Ainsi, si l’énoncé « je suis une petite fille » accède à une performativité c’est aussi parce qu’il est itératif et qu’il s’inscrit dans un vaste ensemble qui appartient au fait social trans, dont l’énoncé de Sasha est une itération : nous sommes touchés et en interaction avec lui, nous l’acceptons, nous le validons, non parce qu’il serait l’expression d’un désir de souveraineté d’un sujet mais parce qu’il s’inscrit comme message social dans le champ d’un discours déjà-là qui tourne de Tokyo à Los Angeles, de Pékin à Londres, qui tourne en boucle et dont la performativité tient donc précisément à cette itération.
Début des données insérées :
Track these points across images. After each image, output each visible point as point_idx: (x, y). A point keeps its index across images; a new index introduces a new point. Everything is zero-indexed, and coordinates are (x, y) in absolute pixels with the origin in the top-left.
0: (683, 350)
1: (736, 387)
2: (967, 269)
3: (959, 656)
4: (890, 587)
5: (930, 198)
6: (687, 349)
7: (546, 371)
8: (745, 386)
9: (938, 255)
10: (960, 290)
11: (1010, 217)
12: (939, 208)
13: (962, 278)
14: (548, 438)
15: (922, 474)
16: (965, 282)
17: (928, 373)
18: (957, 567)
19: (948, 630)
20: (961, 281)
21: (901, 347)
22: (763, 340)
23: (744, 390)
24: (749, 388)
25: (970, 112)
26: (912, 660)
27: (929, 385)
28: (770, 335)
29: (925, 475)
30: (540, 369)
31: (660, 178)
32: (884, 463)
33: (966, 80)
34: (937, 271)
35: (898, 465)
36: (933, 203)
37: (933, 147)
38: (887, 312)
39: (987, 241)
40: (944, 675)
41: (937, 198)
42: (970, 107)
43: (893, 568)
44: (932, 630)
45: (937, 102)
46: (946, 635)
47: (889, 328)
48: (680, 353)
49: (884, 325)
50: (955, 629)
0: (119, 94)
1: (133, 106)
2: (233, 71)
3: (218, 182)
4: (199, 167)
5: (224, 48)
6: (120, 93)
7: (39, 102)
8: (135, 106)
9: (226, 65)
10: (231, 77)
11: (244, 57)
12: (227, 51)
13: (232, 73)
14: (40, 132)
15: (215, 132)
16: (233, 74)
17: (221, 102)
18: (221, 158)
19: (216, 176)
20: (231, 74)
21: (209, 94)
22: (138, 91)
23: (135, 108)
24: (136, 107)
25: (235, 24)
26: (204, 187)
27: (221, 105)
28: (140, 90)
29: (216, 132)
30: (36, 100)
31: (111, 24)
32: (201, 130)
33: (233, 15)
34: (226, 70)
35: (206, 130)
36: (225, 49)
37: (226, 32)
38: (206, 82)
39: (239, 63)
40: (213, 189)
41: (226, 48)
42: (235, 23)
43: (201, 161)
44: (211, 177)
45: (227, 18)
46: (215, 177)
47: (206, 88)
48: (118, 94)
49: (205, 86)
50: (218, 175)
Voilà pourquoi si Judith Butler a raté le signifiant trans, elle a fourni le cadre épistémologique, le cadre de savoir par où le signifiant est en mesure de produire les énoncés qui le constituent et le coagulent comme groupe social légitime. Et sans doute comme groupe social les trans sont-ils un peu ingrats de lui avoir lancé comme à n’importe quel transphobe : Fuck you Judith Butler12 !

Notes

1

Michel Foucault, Histoire de la sexualité II, L’usage des plaisirs, Gallimard, Tel, 1984, p. 18-21.

2

Cette configuration associe trois axes : la formation de savoirs, de pouvoirs et de formes (Ibid., p. 11).

3

Ibid., p. 15.

4

Le Sexe des Modernes, Pensée du Neutre et théorie du genre, Seuil, Fiction & Cie, p 81-84.

5

Le Sexe des Modernes, p. 110-114.

6

Ibid., p. 26-27.

7

Andy Warhol, Self Portrait in Drag, série d’autoportraits au polaroïd réalisée en 1981.

8

Même si, comme je le montre, cette hypothèse a été déjà formulée par Althusser dans son texte sur les « Appareils idéologiques d’État » (Le Sexe des Modernes, op. cit., p. 84-88).

9

« Sublime, forcément sublime Christine V. », Libération, 17 juillet 1985, Œuvres Complètes, tome IV, Gallimard, Pléiade, 2014, p. 1321.

10

Jean-Paul Sartre, Les Mots [1964], Gallimard, Folio, p. 86-87.

11

Je montre à plusieurs reprises comment chez Butler le point de vue qu’elle adopte, psychosociologique, défait la question du sens et de la signification de toute pertinence heuristique. Voir p. 119-137, et notamment mes réflexions sur ce propos très important de Butler extrait de Trouble dans le genre : « Le sujet n’est pas déterminé par des règles qui le créent, parce que la signification n’est pas un acte fondateur mais un processus régulé de répétition. » (Trouble dans le genre, La Découverte/Poche, 2006, p. 271)

12

Le Sexe des Modernes, op. cit., p. 500-501.